ReVeLeVeR is a revisitation of the Kongo Astronauts’ series Lusanga “ex: Leverville” (2015), located at the site of the Unilever palm oil plantation in modern-day Lusanga. After King Leopold’s overthrow, in 1911, the Belgian government partnered with Lever Brothers (later Unilver) for the extraction of the palm oil needed to make Sunlight soap and other products. Lever Brothers’ headquarters and main manufacturing plants were located in a model city called Port Sunlight, near Liverpool. In an attempt at enlightened, progressive capitalism, Port Sunlight’s workers had neat rows of suburban houses, schools, and health care, structured leisure activities, and internal rules to promote an ideal society built on middle-class values. The challenge to transport this model to the Congo and there to gain access to unlimited supplies of palm oil led to the establishment of the town Leverville, at the confluence of the Kwenge and Kwilu Rivers.

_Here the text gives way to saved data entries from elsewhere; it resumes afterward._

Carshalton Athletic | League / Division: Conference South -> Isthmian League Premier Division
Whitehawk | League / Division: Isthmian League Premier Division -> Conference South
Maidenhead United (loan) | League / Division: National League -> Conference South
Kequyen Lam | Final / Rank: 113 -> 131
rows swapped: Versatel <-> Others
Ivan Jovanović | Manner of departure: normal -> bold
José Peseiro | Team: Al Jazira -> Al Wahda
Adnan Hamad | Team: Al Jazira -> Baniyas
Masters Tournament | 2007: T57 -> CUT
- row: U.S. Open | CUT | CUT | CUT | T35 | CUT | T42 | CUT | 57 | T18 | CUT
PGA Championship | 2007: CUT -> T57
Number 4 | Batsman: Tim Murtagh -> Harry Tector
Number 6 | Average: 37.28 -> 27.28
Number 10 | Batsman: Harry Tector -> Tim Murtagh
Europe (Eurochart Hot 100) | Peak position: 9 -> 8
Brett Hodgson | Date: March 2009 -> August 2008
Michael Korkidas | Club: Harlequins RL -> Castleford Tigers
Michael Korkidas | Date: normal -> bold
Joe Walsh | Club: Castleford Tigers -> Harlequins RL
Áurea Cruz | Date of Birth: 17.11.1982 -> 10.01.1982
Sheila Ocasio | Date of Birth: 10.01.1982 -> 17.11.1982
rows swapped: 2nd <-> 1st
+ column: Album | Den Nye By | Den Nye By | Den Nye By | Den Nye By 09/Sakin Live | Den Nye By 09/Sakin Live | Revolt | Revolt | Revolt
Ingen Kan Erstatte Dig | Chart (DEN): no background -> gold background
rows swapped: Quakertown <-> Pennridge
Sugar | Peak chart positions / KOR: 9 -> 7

“ReVeLeVeR” is a palindrome combining la “rêve” (the dream) and “Lever,” and recalls historical violence and extractivism, which includes the exploitation of natural resources—minerals such coltan and cobalt used in electrical components that adorn the Spacewalker suits featured in these performative images—as well as the problematics of colonial plantations and forced labor. Le reve (ReVe) is the “dream” that Lever Brothers (now Unilever) implanted in the minds of Congolese in order to exploit them. As Éléonore Hellio of Kongo Astronauts states, “The issue of extractivism is at the heart of our concerns; extractivism operates as much on humans as it does on nature.” From 50 billion euros-worth of raw material extracted from Congo, the Congolese people receive in return 50 million tons of waste electronic equipment. Ironically, over the years, Unilever has been an arts benefactor but embedded in this “philanthropy” is its fraught history of industrial and colonial systemic violence.
The artists were inspired by Malcolm Ferdinand’s Decolonial Ecology: Thinking from the Caribbean World, which outlines a “decolonial ecology” that views “protecting the environment together with the political struggles against (post)colonial domination, structural racism, and misogynistic practices.”Kongo Astronauts has been engaging with the descendants of Unilever plantation workers during the past ten years, sharing ideas around the past to project an Afrofuturist vision for Congo. Some members of the Congolese Plantation Art League have featured in Congo Astronaut’s art films and in this photographic series.